┌─ Raw data

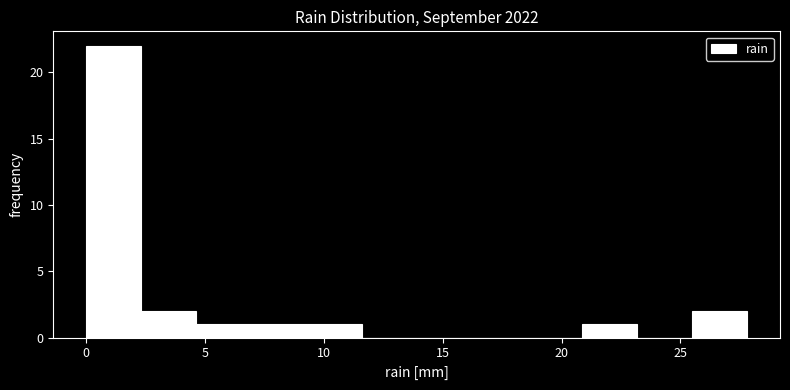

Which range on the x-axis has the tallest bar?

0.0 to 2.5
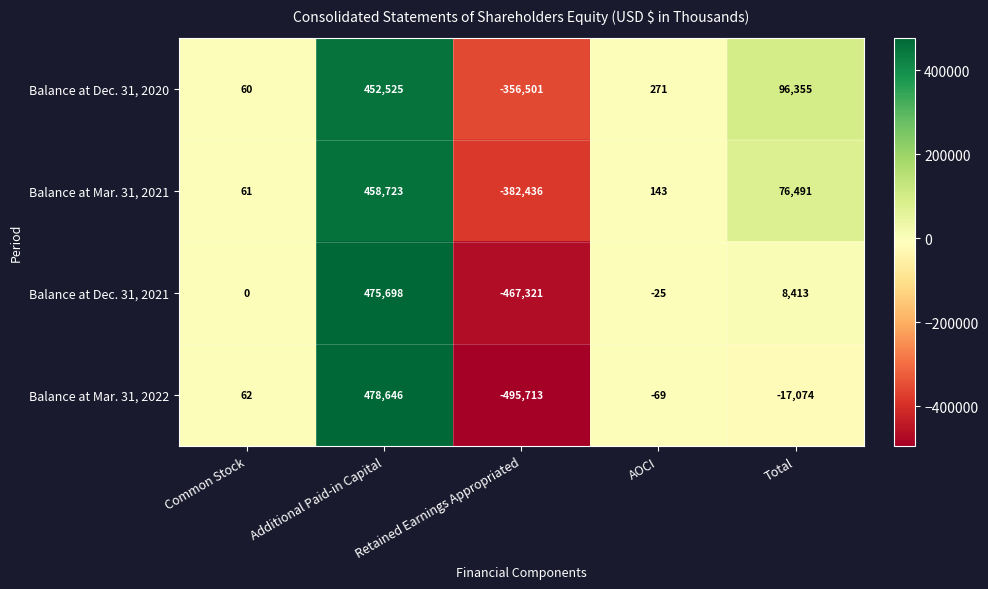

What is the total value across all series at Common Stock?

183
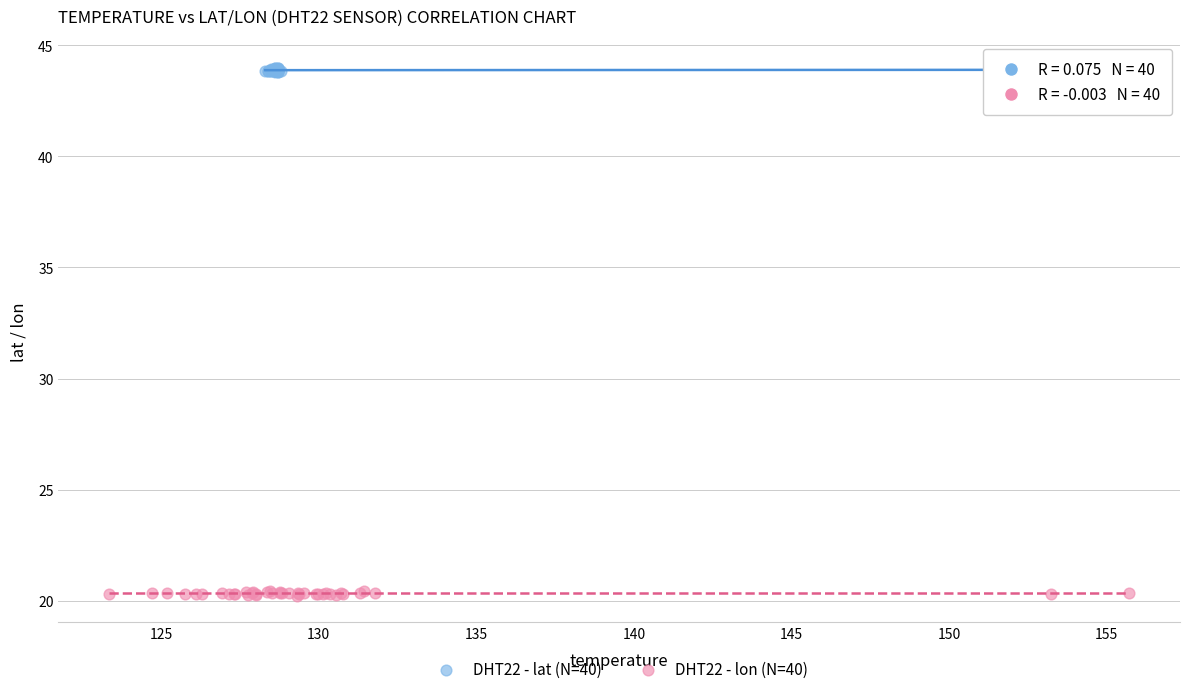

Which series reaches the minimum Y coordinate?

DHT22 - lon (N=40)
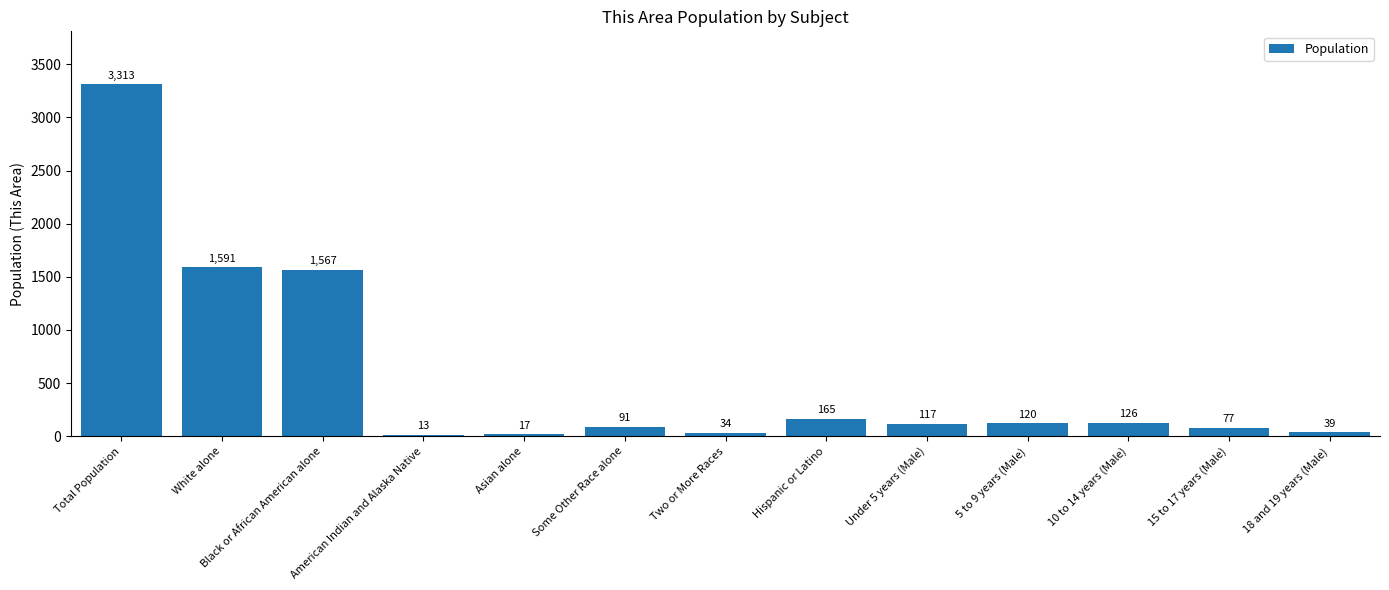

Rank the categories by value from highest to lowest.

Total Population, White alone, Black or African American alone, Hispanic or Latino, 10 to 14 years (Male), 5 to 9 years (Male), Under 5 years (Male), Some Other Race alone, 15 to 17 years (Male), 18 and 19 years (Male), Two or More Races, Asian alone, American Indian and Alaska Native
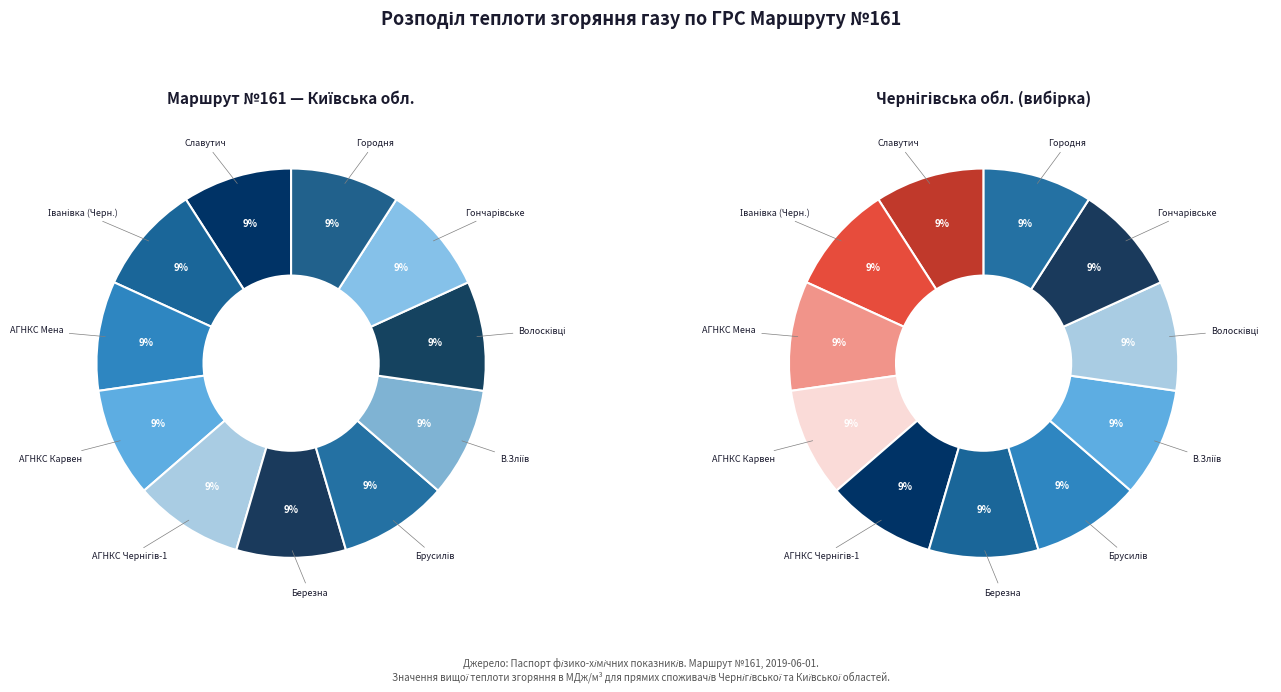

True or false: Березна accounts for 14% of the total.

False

└─

▸ **Task directions**: Copy out every line of the records above word for word, leaving out the pictures.

▸ **Result for this exercise**:
Which range on the x-axis has the tallest bar?

0.0 to 2.5

What is the total value across all series at Common Stock?

183

Which series reaches the minimum Y coordinate?

DHT22 - lon (N=40)

Rank the categories by value from highest to lowest.

Total Population, White alone, Black or African American alone, Hispanic or Latino, 10 to 14 years (Male), 5 to 9 years (Male), Under 5 years (Male), Some Other Race alone, 15 to 17 years (Male), 18 and 19 years (Male), Two or More Races, Asian alone, American Indian and Alaska Native

True or false: Березна accounts for 14% of the total.

False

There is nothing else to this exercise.